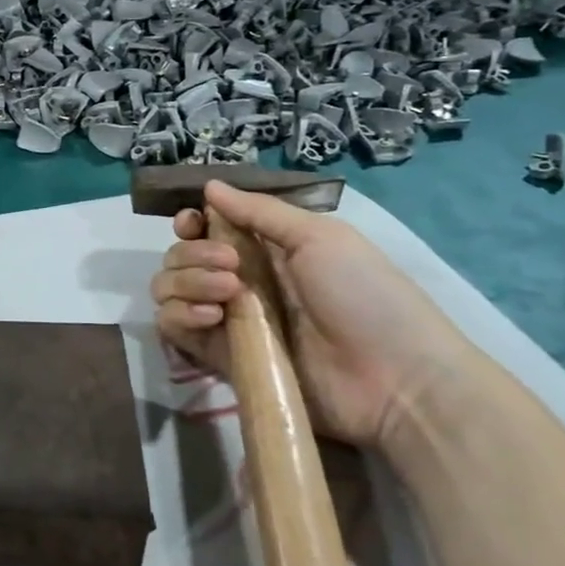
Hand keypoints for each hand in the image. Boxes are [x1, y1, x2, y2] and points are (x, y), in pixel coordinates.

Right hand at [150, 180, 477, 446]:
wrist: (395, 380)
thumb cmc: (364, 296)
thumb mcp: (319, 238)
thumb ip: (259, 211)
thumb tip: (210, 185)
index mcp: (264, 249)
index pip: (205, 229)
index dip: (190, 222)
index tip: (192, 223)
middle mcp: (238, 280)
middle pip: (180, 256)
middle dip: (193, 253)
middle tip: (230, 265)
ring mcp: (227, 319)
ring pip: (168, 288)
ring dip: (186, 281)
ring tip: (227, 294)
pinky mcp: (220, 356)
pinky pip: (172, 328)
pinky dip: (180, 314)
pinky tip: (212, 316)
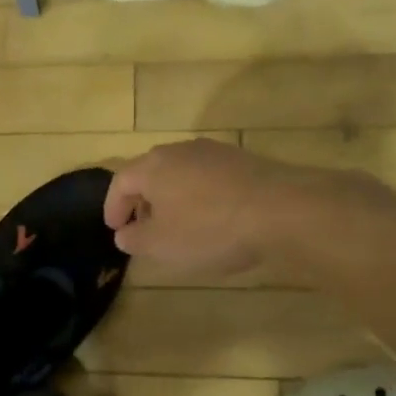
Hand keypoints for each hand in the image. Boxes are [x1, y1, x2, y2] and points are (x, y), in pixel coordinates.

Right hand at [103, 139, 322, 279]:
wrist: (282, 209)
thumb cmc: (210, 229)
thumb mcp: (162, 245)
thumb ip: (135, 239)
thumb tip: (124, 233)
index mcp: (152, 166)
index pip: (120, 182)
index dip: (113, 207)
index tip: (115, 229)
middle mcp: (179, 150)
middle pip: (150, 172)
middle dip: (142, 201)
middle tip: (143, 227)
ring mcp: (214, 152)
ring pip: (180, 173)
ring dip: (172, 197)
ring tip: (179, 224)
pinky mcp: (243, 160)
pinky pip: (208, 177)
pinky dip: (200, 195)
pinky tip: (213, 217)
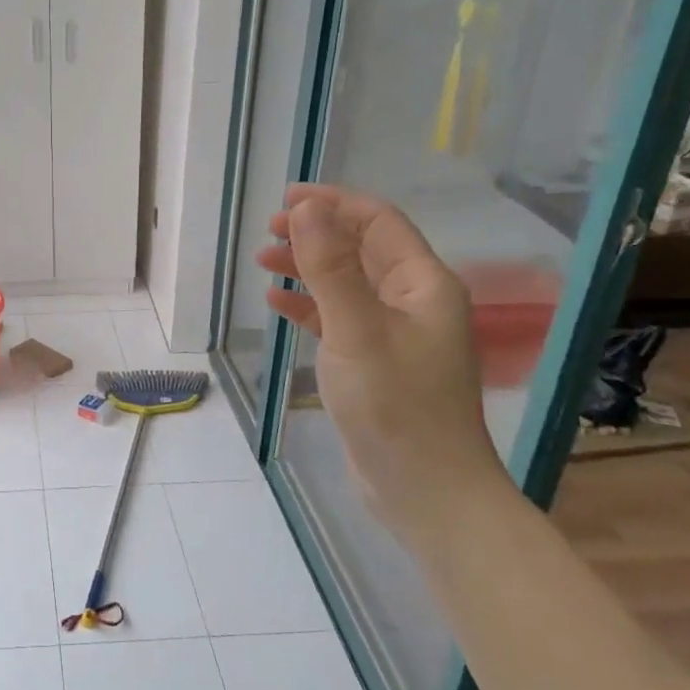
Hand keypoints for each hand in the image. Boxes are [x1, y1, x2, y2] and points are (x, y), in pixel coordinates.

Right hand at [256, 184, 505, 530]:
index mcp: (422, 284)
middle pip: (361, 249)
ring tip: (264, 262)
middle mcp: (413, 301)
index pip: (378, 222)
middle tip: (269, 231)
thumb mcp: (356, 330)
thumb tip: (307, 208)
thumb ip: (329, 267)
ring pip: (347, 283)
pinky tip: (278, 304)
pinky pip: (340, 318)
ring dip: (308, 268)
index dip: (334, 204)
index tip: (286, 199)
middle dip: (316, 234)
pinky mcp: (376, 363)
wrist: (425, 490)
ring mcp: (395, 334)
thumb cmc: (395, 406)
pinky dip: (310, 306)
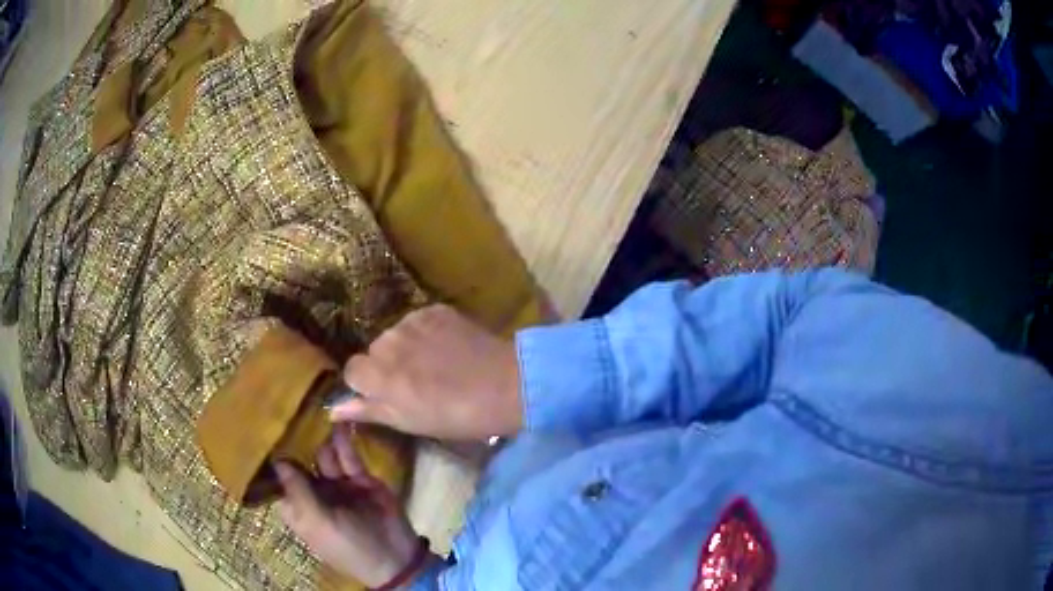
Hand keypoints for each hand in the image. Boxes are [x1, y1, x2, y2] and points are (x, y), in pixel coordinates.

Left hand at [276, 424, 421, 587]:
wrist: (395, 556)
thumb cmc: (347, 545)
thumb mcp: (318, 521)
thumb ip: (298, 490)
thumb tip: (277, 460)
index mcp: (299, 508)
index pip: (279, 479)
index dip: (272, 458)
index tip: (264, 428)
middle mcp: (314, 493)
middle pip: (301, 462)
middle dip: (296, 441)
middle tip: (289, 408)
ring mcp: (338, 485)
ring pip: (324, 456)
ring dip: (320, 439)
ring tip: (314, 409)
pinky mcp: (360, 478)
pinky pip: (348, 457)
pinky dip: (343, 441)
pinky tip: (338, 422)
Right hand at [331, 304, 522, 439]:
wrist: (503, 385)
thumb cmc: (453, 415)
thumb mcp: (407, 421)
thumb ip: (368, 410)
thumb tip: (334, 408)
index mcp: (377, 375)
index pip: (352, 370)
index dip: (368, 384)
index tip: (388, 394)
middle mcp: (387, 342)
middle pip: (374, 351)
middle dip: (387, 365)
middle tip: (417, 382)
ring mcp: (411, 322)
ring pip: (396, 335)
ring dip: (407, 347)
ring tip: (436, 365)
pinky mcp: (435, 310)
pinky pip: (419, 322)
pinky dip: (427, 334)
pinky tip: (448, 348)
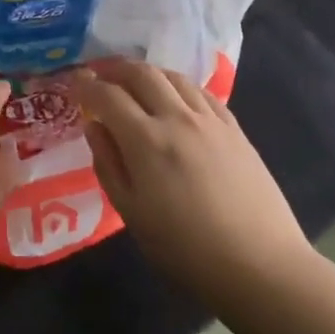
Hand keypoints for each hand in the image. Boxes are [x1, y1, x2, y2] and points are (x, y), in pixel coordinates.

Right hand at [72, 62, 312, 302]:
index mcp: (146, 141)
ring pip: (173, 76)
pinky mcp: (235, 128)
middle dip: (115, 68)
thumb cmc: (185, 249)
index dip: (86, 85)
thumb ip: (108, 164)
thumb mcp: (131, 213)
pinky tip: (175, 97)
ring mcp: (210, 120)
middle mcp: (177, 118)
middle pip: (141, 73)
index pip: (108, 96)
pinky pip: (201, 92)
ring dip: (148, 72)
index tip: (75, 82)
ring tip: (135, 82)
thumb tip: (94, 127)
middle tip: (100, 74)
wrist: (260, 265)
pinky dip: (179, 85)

====================

What is required => The string "Right" may appear in the entries. Say how many lines contain it, as a bare number.

Solved problem => 5